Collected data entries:
+ + + + + + +

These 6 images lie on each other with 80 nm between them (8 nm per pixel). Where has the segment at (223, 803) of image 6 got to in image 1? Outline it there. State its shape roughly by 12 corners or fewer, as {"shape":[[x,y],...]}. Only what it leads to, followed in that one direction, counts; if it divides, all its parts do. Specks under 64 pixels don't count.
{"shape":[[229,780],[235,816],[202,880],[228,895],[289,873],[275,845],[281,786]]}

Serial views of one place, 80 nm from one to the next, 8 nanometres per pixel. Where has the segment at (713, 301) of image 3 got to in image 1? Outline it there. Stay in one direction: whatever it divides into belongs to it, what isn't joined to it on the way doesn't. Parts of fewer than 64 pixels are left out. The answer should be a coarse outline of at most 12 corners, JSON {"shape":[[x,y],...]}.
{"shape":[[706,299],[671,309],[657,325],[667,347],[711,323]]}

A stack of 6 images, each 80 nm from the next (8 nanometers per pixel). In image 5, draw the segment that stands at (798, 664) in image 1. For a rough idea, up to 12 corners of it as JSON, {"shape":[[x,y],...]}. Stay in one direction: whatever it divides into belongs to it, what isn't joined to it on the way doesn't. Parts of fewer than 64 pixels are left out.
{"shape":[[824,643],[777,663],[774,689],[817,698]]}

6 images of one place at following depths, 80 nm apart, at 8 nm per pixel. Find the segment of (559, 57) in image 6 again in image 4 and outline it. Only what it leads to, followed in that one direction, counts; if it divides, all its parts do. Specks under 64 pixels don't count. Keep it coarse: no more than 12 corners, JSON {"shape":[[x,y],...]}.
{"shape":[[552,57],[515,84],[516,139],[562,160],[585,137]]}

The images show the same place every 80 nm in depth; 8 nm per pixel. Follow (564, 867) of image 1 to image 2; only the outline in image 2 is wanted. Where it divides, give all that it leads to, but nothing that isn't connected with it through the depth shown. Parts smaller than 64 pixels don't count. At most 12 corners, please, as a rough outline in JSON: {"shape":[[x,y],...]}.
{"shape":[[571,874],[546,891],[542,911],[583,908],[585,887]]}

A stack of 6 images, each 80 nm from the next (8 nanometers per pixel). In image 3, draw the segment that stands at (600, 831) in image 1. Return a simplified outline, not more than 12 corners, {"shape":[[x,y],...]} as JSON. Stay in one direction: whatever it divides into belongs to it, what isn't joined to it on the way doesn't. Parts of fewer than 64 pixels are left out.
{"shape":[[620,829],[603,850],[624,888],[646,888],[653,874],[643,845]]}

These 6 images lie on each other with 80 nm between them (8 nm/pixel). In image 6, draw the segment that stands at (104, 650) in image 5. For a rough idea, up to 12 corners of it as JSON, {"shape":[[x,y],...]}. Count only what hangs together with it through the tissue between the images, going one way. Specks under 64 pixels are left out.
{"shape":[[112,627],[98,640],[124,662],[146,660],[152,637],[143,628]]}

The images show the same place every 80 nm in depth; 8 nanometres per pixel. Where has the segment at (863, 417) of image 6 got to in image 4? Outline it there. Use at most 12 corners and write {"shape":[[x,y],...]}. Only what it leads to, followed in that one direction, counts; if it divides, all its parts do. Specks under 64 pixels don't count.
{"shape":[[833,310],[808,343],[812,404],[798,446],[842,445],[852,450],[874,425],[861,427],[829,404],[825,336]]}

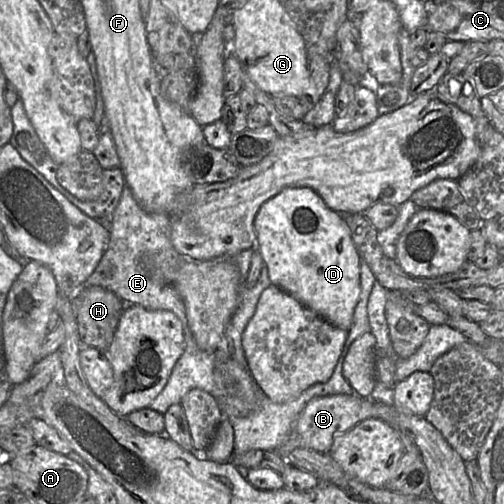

+ + + + + + +

WHAT IS REQUIRED
Write out exactly, and nothing more than, the lines of the entries above from the line containing "depth; 8 nanometres" through the final line; omit any pictures.

PROBLEM SOLUTION
The images show the same place every 80 nm in depth; 8 nanometres per pixel. Where has the segment at (863, 417) of image 6 got to in image 4? Outline it there. Use at most 12 corners and write {"shape":[[x,y],...]}. Only what it leads to, followed in that one direction, counts; if it divides, all its parts do. Specks under 64 pixels don't count.
{"shape":[[833,310],[808,343],[812,404],[798,446],[842,445],[852,450],[874,425],[861,427],[829,404],[825,336]]}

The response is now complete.